◆ Recorded information ◆

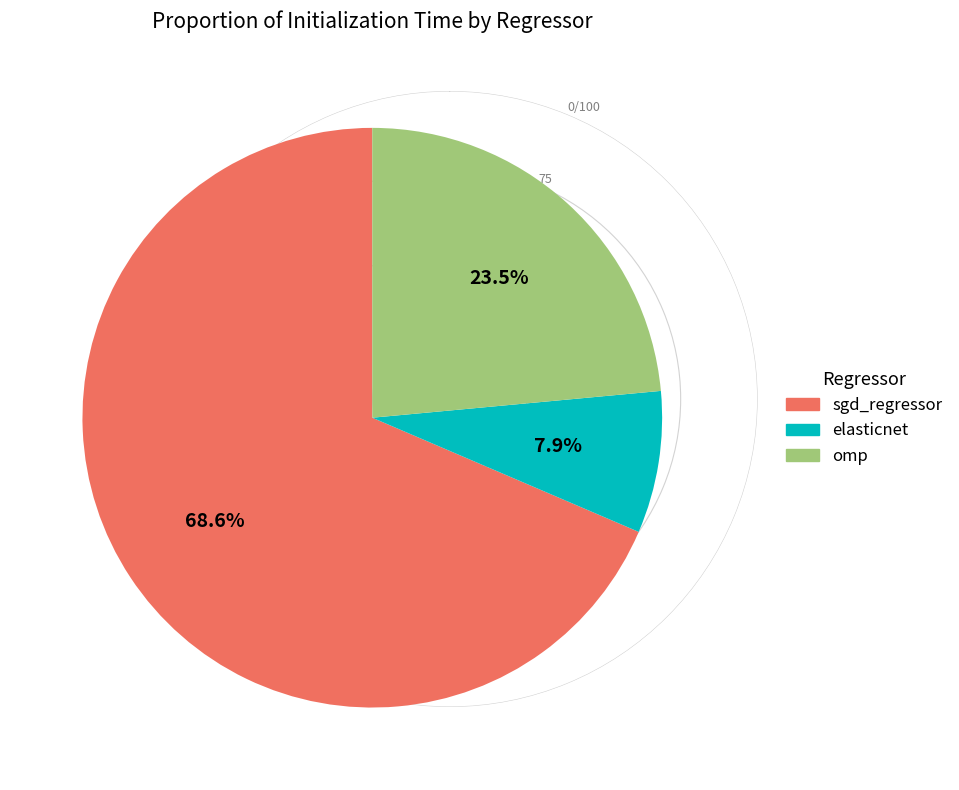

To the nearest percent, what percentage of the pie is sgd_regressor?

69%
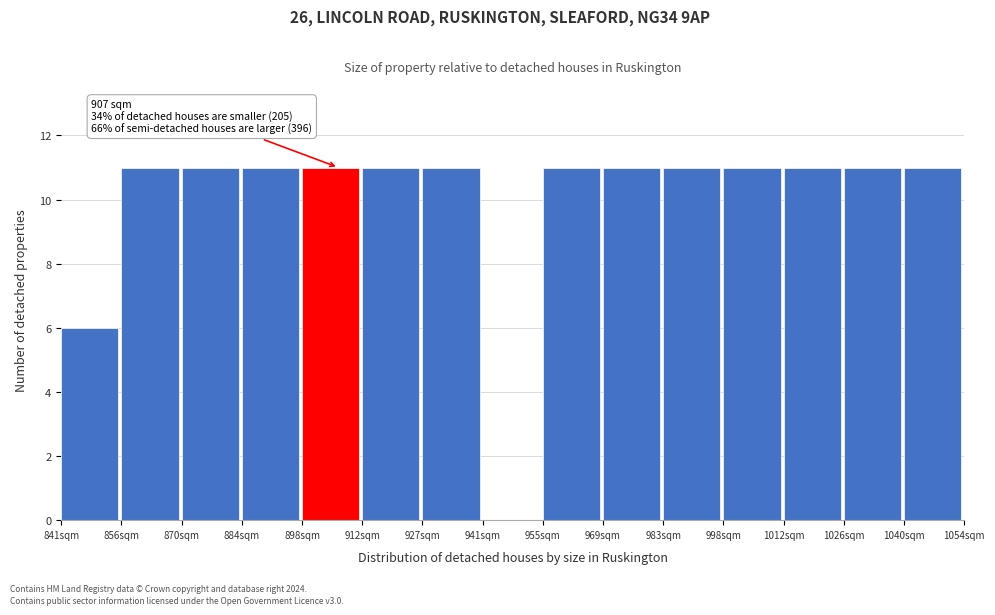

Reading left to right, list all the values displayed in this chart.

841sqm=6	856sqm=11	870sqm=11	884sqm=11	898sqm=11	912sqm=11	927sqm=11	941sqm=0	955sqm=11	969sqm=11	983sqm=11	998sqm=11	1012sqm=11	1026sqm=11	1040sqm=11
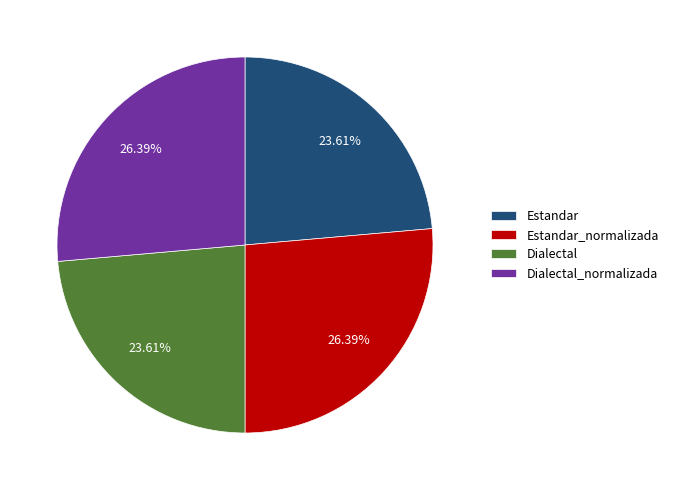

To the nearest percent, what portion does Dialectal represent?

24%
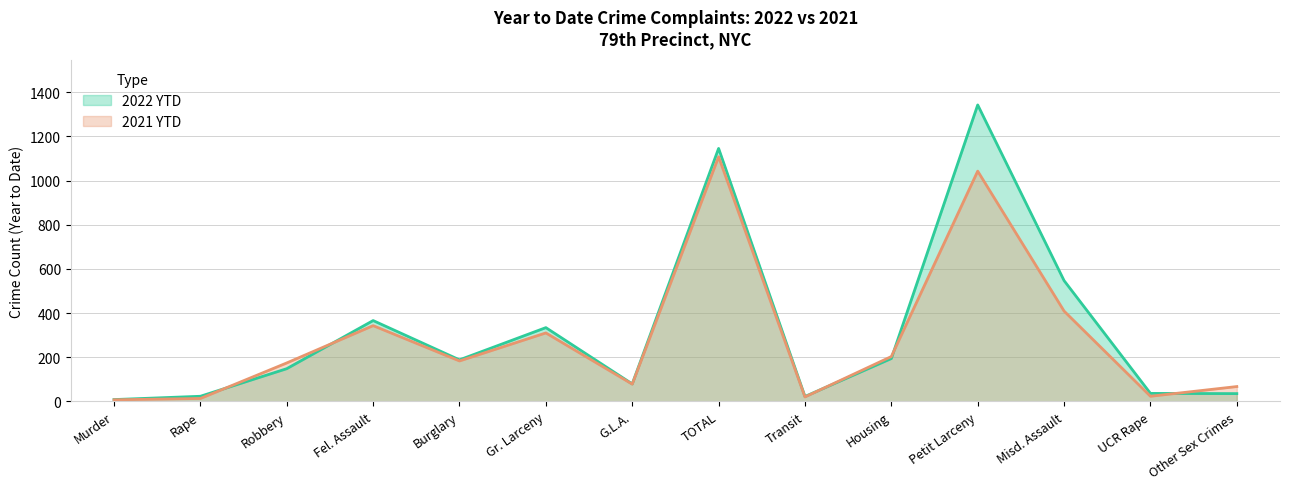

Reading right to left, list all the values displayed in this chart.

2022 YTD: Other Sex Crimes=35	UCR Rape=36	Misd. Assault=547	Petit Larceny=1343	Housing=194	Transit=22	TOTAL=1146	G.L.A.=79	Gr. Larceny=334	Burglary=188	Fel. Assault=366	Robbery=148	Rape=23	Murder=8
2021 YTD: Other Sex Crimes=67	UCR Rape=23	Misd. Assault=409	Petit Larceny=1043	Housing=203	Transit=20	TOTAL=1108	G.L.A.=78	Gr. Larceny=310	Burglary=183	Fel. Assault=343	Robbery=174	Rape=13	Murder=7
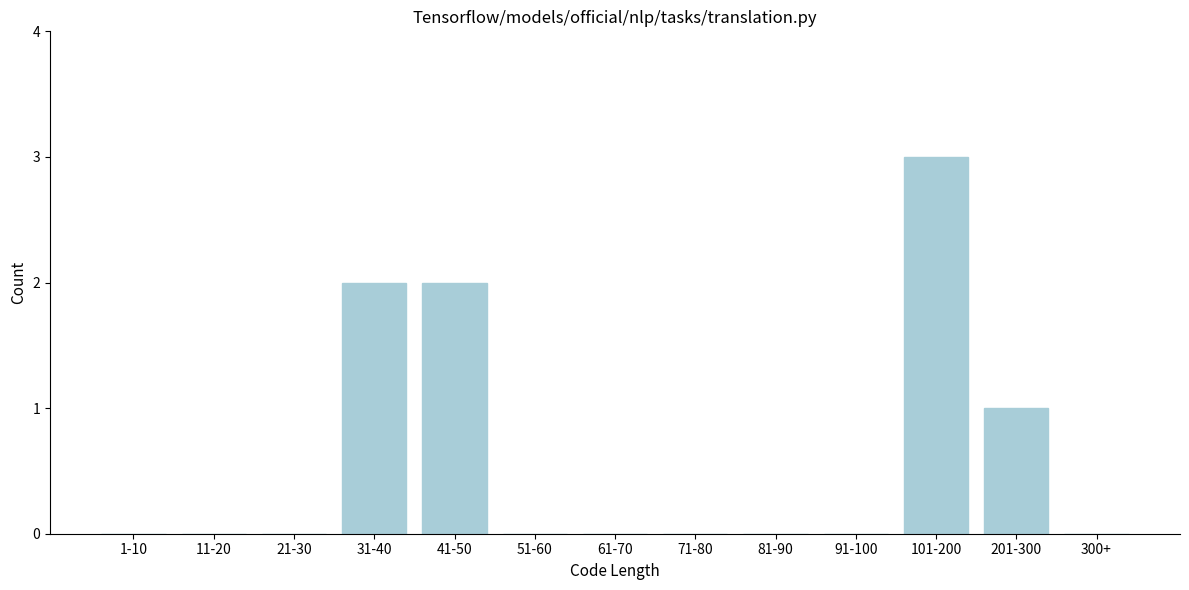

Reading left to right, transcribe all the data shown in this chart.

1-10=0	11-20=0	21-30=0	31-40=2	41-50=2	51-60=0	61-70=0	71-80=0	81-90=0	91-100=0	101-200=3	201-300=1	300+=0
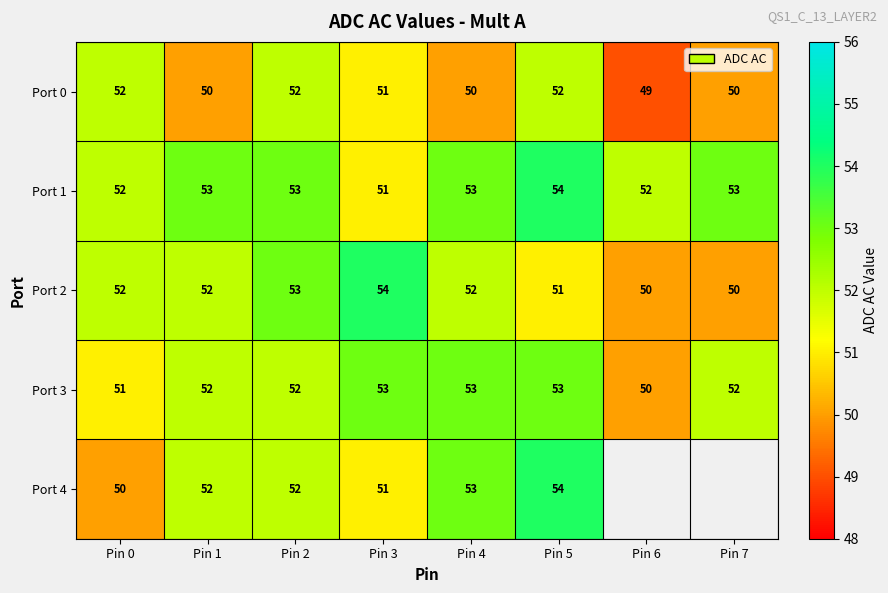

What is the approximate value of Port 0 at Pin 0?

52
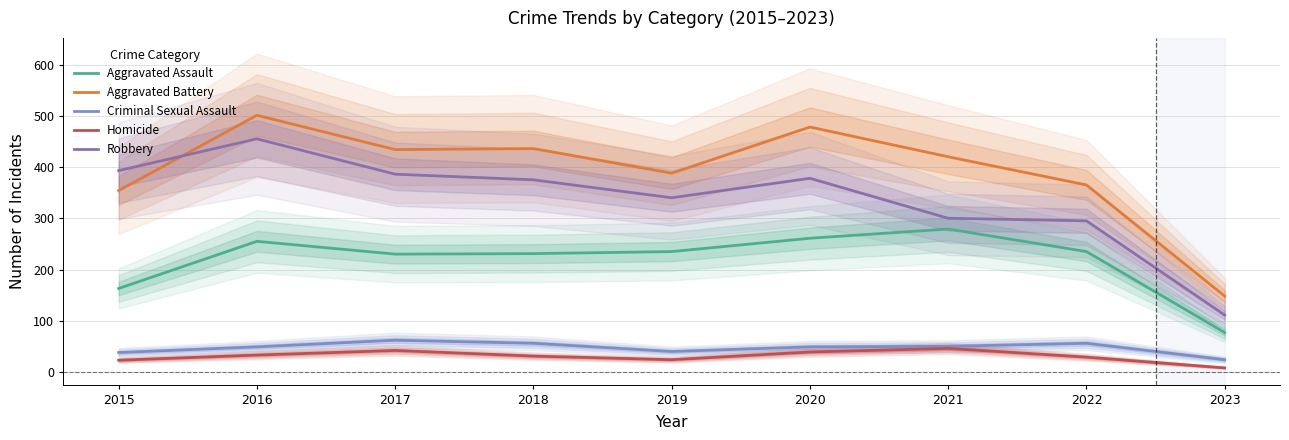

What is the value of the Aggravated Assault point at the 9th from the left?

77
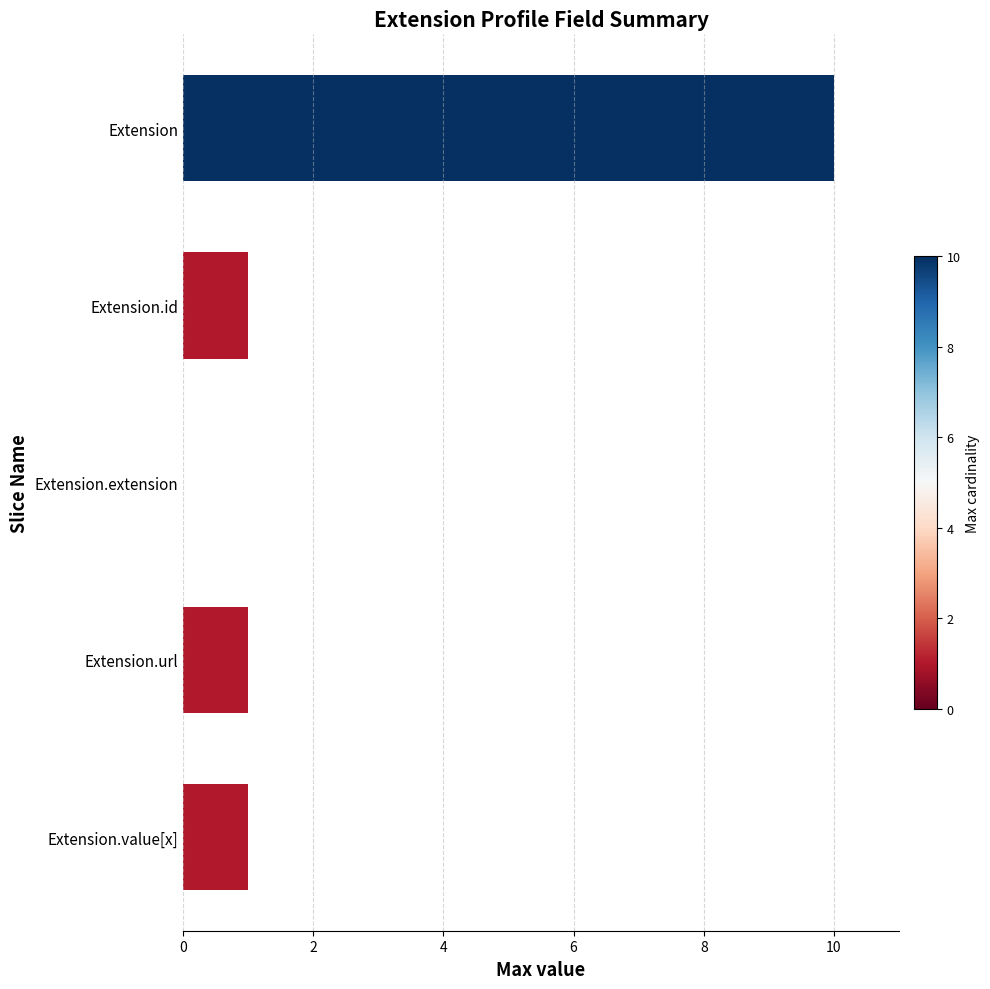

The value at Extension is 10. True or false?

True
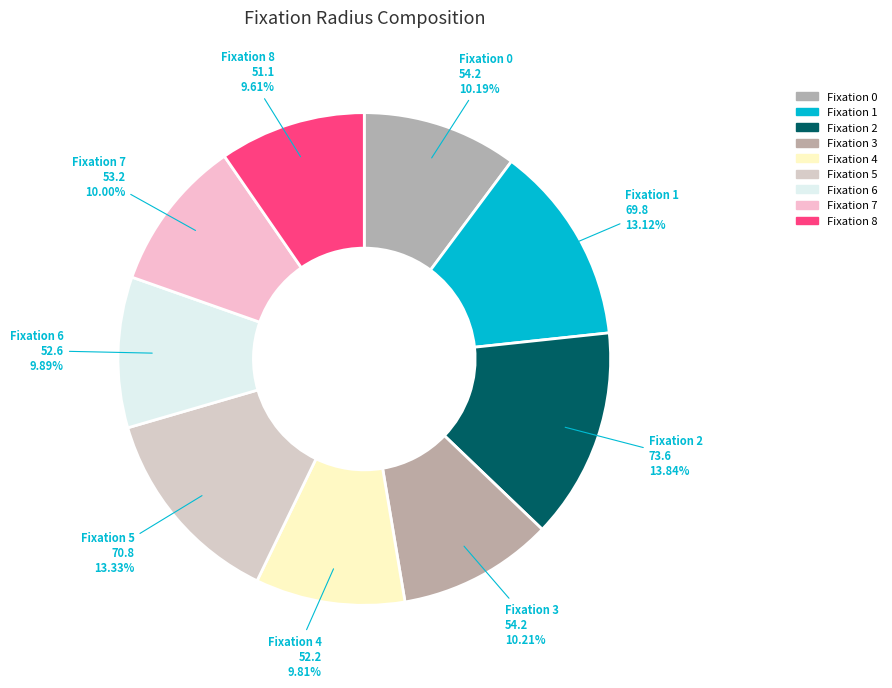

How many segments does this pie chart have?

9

◆ What the task asks ◆
Reproduce all of the entries above word for word, omitting the pictures.

◆ Your solution ◆
To the nearest percent, what percentage of the pie is sgd_regressor?

69%

Reading left to right, list all the values displayed in this chart.

841sqm=6	856sqm=11	870sqm=11	884sqm=11	898sqm=11	912sqm=11	927sqm=11	941sqm=0	955sqm=11	969sqm=11	983sqm=11	998sqm=11	1012sqm=11	1026sqm=11	1040sqm=11

To the nearest percent, what portion does Dialectal represent?

24%

Reading right to left, list all the values displayed in this chart.

2022 YTD: Other Sex Crimes=35	UCR Rape=36	Misd. Assault=547	Petit Larceny=1343	Housing=194	Transit=22	TOTAL=1146	G.L.A.=79	Gr. Larceny=334	Burglary=188	Fel. Assault=366	Robbery=148	Rape=23	Murder=8
2021 YTD: Other Sex Crimes=67	UCR Rape=23	Misd. Assault=409	Petit Larceny=1043	Housing=203	Transit=20	TOTAL=1108	G.L.A.=78	Gr. Larceny=310	Burglary=183	Fel. Assault=343	Robbery=174	Rape=13	Murder=7

Reading left to right, transcribe all the data shown in this chart.

1-10=0	11-20=0	21-30=0	31-40=2	41-50=2	51-60=0	61-70=0	71-80=0	81-90=0	91-100=0	101-200=3	201-300=1	300+=0

What is the approximate value of Port 0 at Pin 0?

52

What is the value of the Aggravated Assault point at the 9th from the left?

77

The value at Extension is 10. True or false?

True

How many segments does this pie chart have?

9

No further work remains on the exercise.